Summary
staying claims against defendant who was not party to arbitration agreement
Summary of this case from Kovachev v. Pizza Hut, Inc.Opinion
No. 05 CV 7205.
April 19, 2006
MEMORANDUM ORDER
Plaintiff Nakamura Trading Company ("NTC") has brought suit alleging various claims such as breach of contract, unjust enrichment, and breach of fiduciary duty, against defendants Sankyo Corporation ("Sankyo") and Sankyo North America ("SNA"). These claims, among others, arise out of a joint venture agreement among the parties. The defendants have brought the current motion to compel arbitration and stay pending arbitration. For the reasons set forth below, the motion is granted in part and denied in part.

■ **WHAT YOU NEED TO DO**:
#1 Translate this sentence from the memorandum order into Spanish: "These claims, among others, arise out of a joint venture agreement among the parties."
#2 According to the memorandum order, how was the defendants' motion decided?

■ **DATASET**:
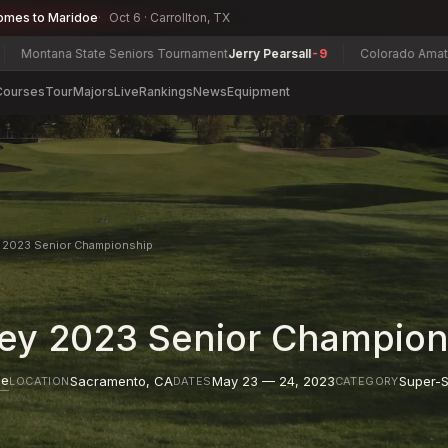
omes to Maridoe
Oct 6 · Carrollton, TX
a State Seniors Tournament
Jerry Pearsall
-9
Colorado Amateur Champ
Courses
Tour
Majors
Live
Rankings
News
Equipment
y 2023 Senior Championship
ley 2023 Senior Champion
se
Sacramento
,
CA
May 23 — 24, 2023
Super-S
LOCATION
DATES
CATEGORY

■ **RESULTS FOR THE EXERCISE**:
#1 Estas reclamaciones, entre otras, surgen de un acuerdo de empresa conjunta entre las partes.

#2 It was granted in part and denied in part.